Mas essa linha hoje tem seus prolongamentos um dos deslocamentos tem a ver com a questão da vida. Para Bateson, o foco da atenção é o agente social basicamente em comunicação, em interação e em comunicação. Otávio Velho ressalta o deslocamento do foco dos supostos agentes em comunicação para o todo, o campo como um todo, provocado por Tim Ingold, outro antropólogo inglês, que dá ênfase para o agente da vida e não para os agentes individuais em comunicação. Otávio Velho assim sintetizou esse pensamento: “a vida é o potencial criativo de um campo dinâmico de relações em que seres específicos emergem e assumem suas formas, cada um com relação com os outros” e, nesse sentido, continuou, “a vida não está tanto no organismo e sim, o organismo na vida. Aqui está uma crítica a ideologia individualista da sociedade que, de certa maneira, permeia o nosso inconsciente teórico. Então o foco não é mais o indivíduo, o foco é o sistema como um todo. E, ao fazer essa transposição, Ingold se aproxima também de categorias que ele retira da antropologia e que a antropologia, por sua vez, tem retirado dos povos nativos que ela estudou”

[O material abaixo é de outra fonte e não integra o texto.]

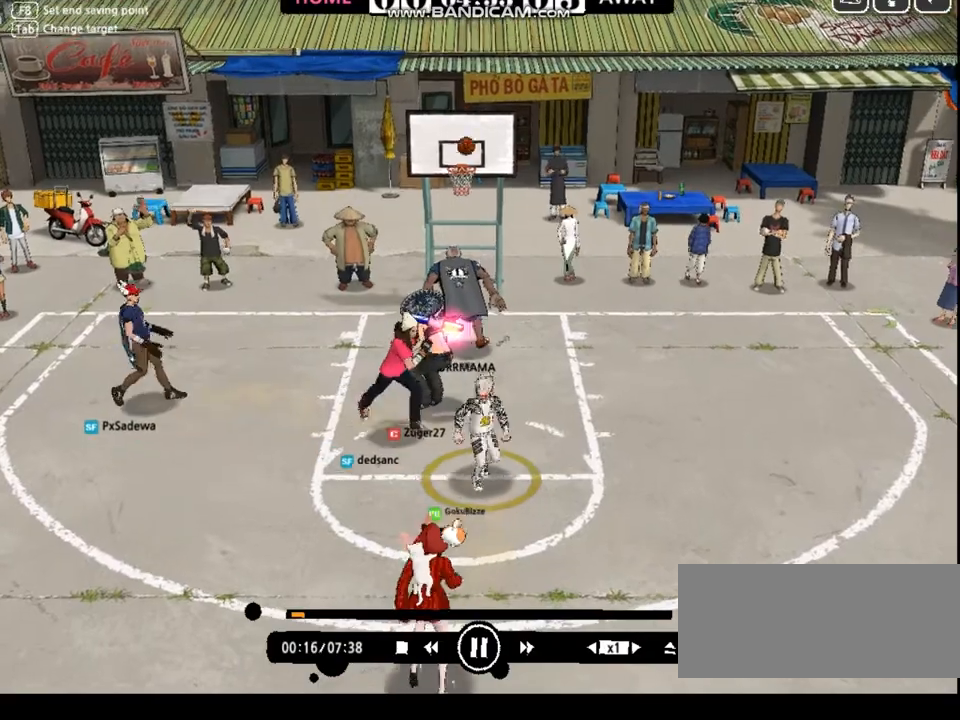
{"keys": ["right", "up"], "events": [[33, "left", "up"], [100, "down", "down"], [300, "down", "up"], [434, "up", "down"]]}
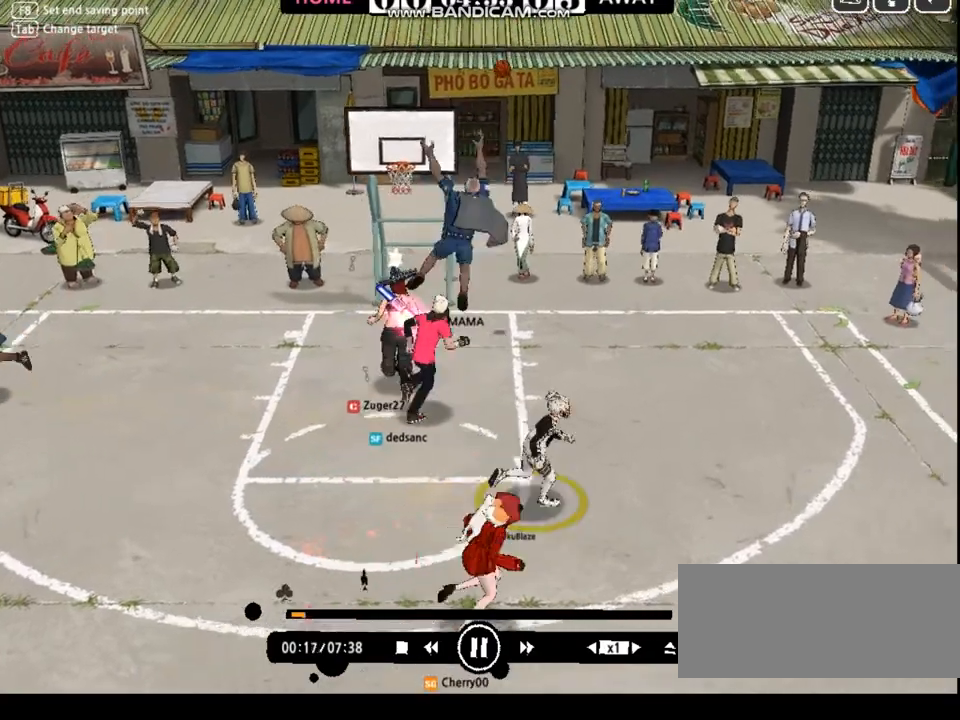
{"keys": ["right", "shift", "up"], "events": [[201, "shift", "down"]]}
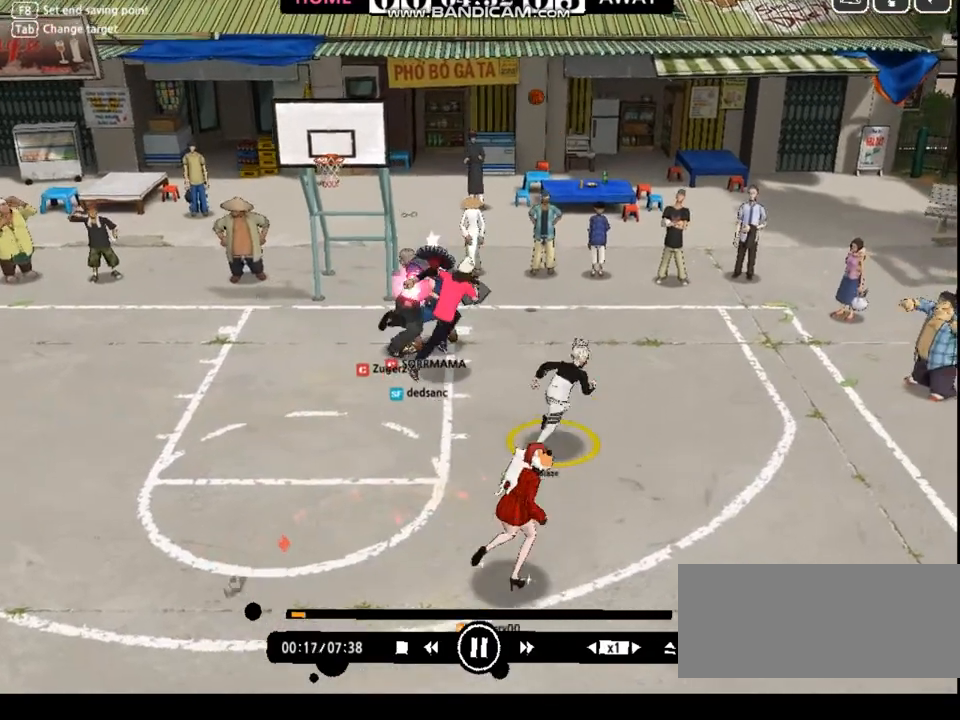
{"keys": ["left"], "events": [[234, "s", "down"], [234, "shift", "up"], [267, "up", "up"], [301, "right", "up"], [301, "s", "up"], [434, "down", "down"], [501, "down", "up"], [501, "left", "down"]]}
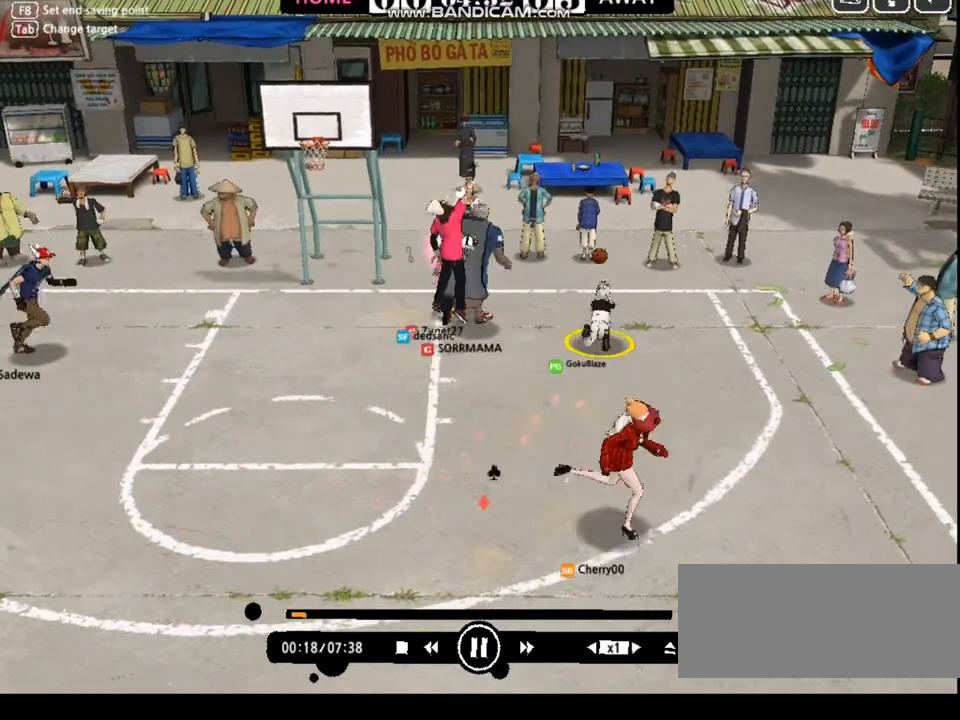
{"keys": ["down", "e", "left"], "events": [[67, "down", "down"], [67, "left", "up"], [67, "right", "down"], [100, "right", "up"], [134, "down", "up"], [167, "left", "down"], [200, "down", "down"], [234, "left", "up"], [301, "left", "down"], [367, "down", "up"], [367, "e", "down"], [401, "down", "down"], [434, "e", "up"], [501, "e", "down"]]}
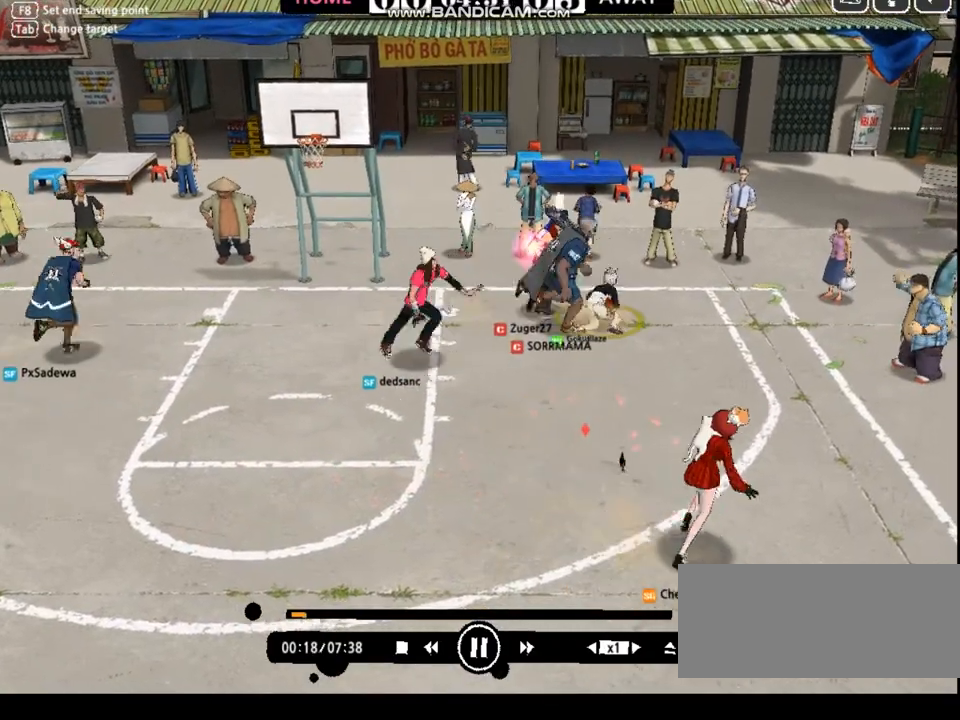
{"keys": ["left"], "events": [[33, "down", "up"], [67, "e", "up"], [133, "e", "down"], [167, "up", "down"], [200, "e", "up"], [300, "e", "down"], [300, "up", "up"], [334, "e", "up"], [401, "e", "down"], [467, "e", "up"]]}
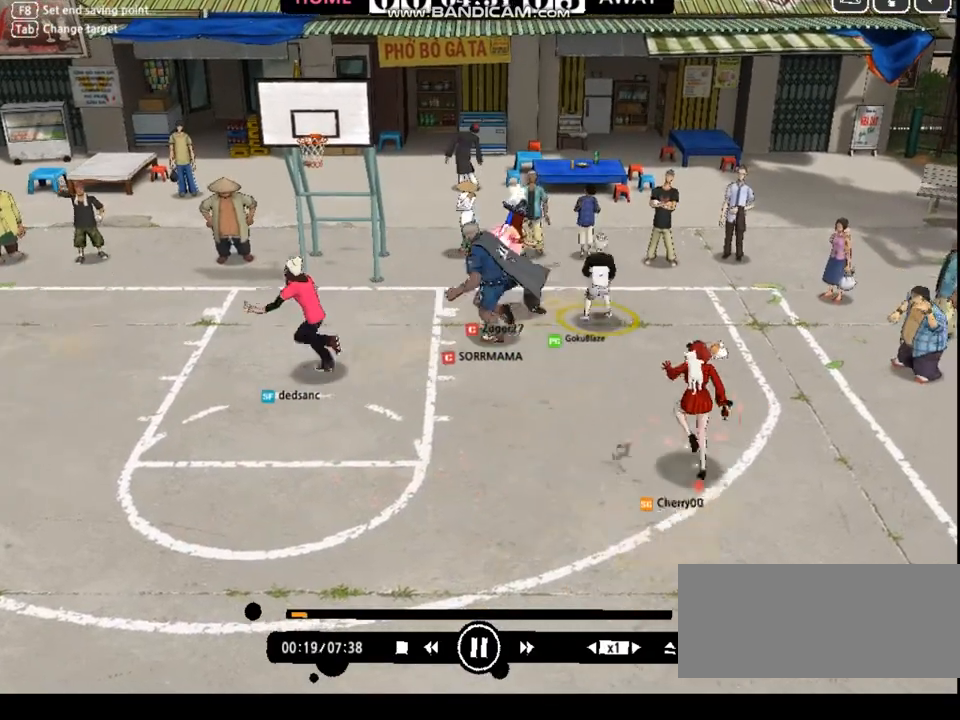
{"keys": ["right"], "events": [[33, "e", "down"], [66, "e", "up"], [133, "e", "down"], [200, "e", "up"], [267, "left", "up"], [334, "down", "down"], [334, "right", "down"], [467, "down", "up"]]}
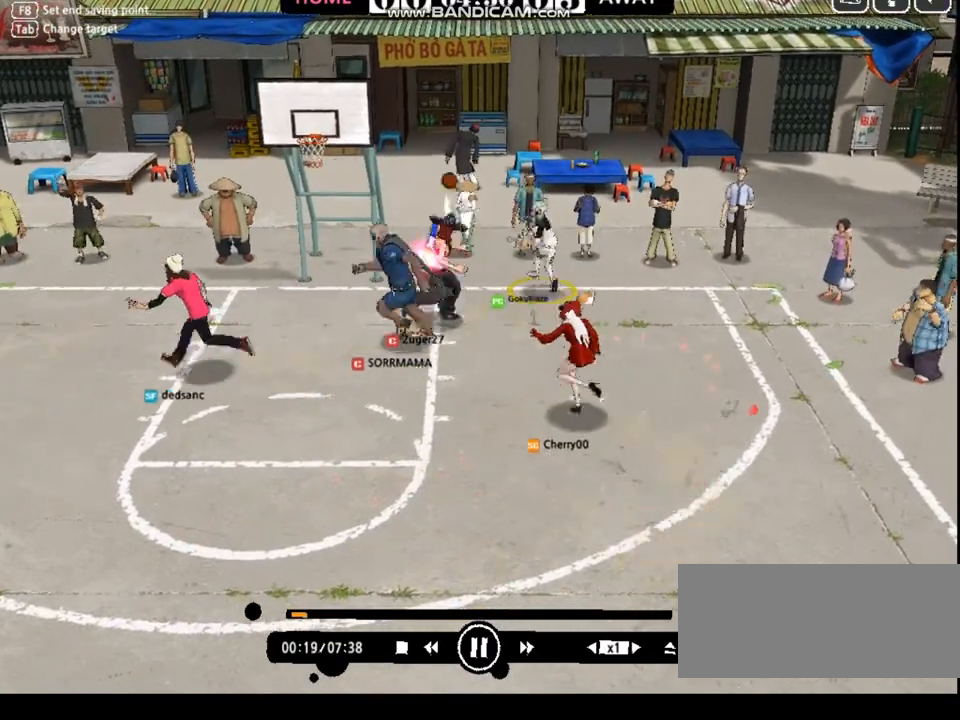
{"keys": ["down", "right"], "events": [[66, "down", "down"]]}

Essa segunda tendência Otávio Velho chama de antropologia da vida desenvolvida por Tim Ingold, uma verdadeira filosofia da vida, e ele a caracteriza como a critica ao eurocentrismo, a ideia da Europa como o centro do mundo e essa é uma crítica que pode estar aí em muitos planos e que pode dar uma conversa interessante com colegas de outras áreas.

Otávio Velho citou novamente o Projeto da Nova Cartografia Social, como uma crítica ao eurocentrismo. Segundo ele, isso significa, inclusive, uma critica aos mapas eurocêntricos, ao mapa mundi eurocêntrico: “Existe hoje uma tendência a uma critica à projeção de Mercator que é aquela que corta o mapa mundi que nós já estamos acostumados, no qual os países da esfera do hemisfério norte ganham uma grande ampliação ao mesmo tempo em que outros ganham uma redução. Nós ficamos muito pequenos nesse mapa mundi que parece consagrado. Essa questão do eurocentrismo permeia toda a nossa vida. Então a crítica ao eurocentrismo não é uma coisa assim, banal, é uma coisa que mexe profundamente com o nosso inconsciente, com o nosso inconsciente cultural, com o nosso inconsciente ideológico, por assim dizer. Eu acho que nós antropólogos deveríamos ser os primeiros a fazer esse trabalho, já que falamos tanto em estranhar o familiar”.

Otávio Velho fez um convite a uma releitura dos clássicos: “não uma releitura boba, no sentido de se fazer uma crítica crônica a eles. Nós temos que compreender, contextualizá-los, saber o seu momento. Não é nada fácil, isso não significa jogar fora a nossa tradição, mas ter uma postura crítica em relação a nossa tradição. É impressionante no Brasil como nós temos grande familiaridade com esses autores norte americanos e europeus e desconhecemos a produção latino americana que está aqui do nosso lado e sob alguns aspectos existe uma produção latino americana que está mais avançada do que nós nesse ponto crítico”.

O conferencista destacou que a antropologia tem uma origem no colonialismo europeu e que a diferença às vezes era utilizada justamente para marcar a incomensurabilidade, digamos assim, o eurocêntrico e os outros povos, exatamente para mostrar que esses povos eram incapazes do desenvolvimento tecnológico e outras coisas. “Então a diferença que a gente tende a valorizar foi abusada muitas vezes pelo contrário. Toda a obra de Max Weber é para mostrar a especificidade e especificamente a superioridade do europeu, os europeus que são capazes de se desenvolver, são capazes de criar escolas, criar cidades, criar indústrias e os outros povos não foram capazes disso. Só os povos europeus. Então, uma crítica ao eurocentrismo significa que nós não devemos reificar nossos conceitos. Nós temos que estar o tempo todos atentos a isso”. Otávio Velho destacou alguns conceitos consagrados na antropologia que precisam ser revistos nessa releitura dos clássicos, como: o colonialismo; raça, noção que vem junto com a questão do colonialismo; historicismo que pensa a história associada à razão.